IEA report sees renewable power increasingly cost-competitive with new fossil-fuel generation, but agency warns against complacency
Power generation from hydro, wind, solar and other renewable sources worldwide will exceed that from gas and be twice that from nuclear by 2016, the International Energy Agency (IEA) said in its second annual Medium-Term Renewable Energy Market Report (MTRMR).
According to the MTRMR, despite a difficult economic context, renewable power is expected to increase by 40% in the next five years. Renewables are now the fastest-growing power generation sector and will make up almost a quarter of the global power mix by 2018, up from an estimated 20% in 2011. The share of non-hydro sources such as wind, solar, bioenergy and geothermal in total power generation will double, reaching 8% by 2018, up from 4% in 2011 and just 2% in 2006.

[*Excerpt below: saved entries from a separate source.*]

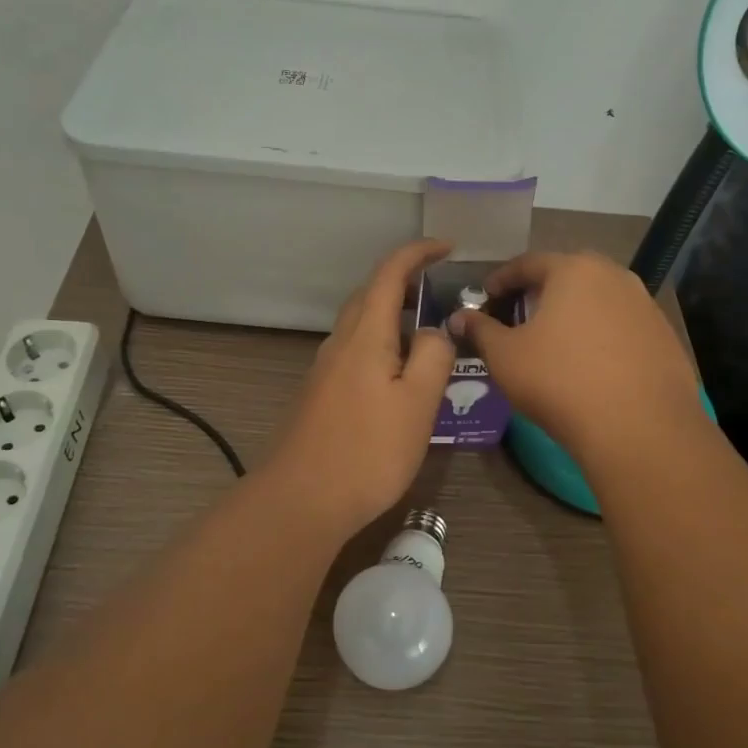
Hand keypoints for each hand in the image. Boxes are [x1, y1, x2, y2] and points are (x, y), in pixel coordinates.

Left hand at [260, 239, 456, 533]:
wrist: (300, 500)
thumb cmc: (367, 450)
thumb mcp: (417, 403)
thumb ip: (433, 357)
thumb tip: (435, 331)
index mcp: (365, 335)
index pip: (390, 274)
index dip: (417, 253)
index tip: (447, 247)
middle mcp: (340, 343)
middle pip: (371, 296)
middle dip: (405, 283)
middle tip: (442, 292)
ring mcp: (326, 369)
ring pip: (363, 327)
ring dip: (394, 319)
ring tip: (430, 338)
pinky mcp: (321, 395)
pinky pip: (356, 353)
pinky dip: (383, 348)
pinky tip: (401, 379)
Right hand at [447, 252, 698, 464]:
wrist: (639, 429)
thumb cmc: (560, 381)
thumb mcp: (505, 356)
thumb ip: (480, 330)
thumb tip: (459, 318)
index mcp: (574, 269)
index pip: (528, 263)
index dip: (501, 279)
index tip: (486, 297)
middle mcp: (615, 276)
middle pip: (568, 276)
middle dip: (541, 292)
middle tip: (520, 315)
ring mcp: (646, 306)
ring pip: (599, 300)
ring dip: (575, 314)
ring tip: (556, 341)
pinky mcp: (665, 337)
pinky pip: (623, 327)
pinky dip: (602, 336)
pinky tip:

“As their costs continue to fall, renewable power sources are increasingly standing on their own merits versus new fossil-fuel generation,” said IEA Executive Director Maria van der Hoeven as she presented the report at the Renewable Energy Finance Forum in New York.
Even as the role of renewables increases across all sectors, the MTRMR cautions that renewable development is becoming more complex and faces challenges – especially in the policy arena. In several European countries with stagnating economies and energy demand, debate about the costs of renewable support policies is mounting.
The forecasts in the report build on the impressive growth registered in 2012, when global renewable generation rose by over 8% despite a challenging investment, policy and industry context in some areas. In absolute terms, global renewable generation in 2012 – at 4 860 TWh – exceeded the total estimated electricity consumption of China.
Two main factors are driving the positive outlook for renewable power generation. First, investment and deployment are accelerating in emerging markets, where renewables help to address fast-rising electricity demand, energy diversification needs and local pollution concerns while contributing to climate change mitigation. Led by China, non-OECD countries are expected to account for two-thirds of the global increase in renewable power generation between now and 2018. Such rapid deployment is expected to more than compensate for slower growth and smooth out volatility in other areas, notably Europe and the US.
Second, in addition to the well-established competitiveness of hydropower, geothermal and bioenergy, renewables are becoming cost-competitive in a wider set of circumstances. For example, wind competes well with new fossil-fuel power plants in several markets, including Brazil, Turkey and New Zealand. Solar is attractive in markets with high peak prices for electricity, for instance, those resulting from oil-fired generation. Decentralised solar photovoltaic generation costs can be lower than retail electricity prices in a number of countries.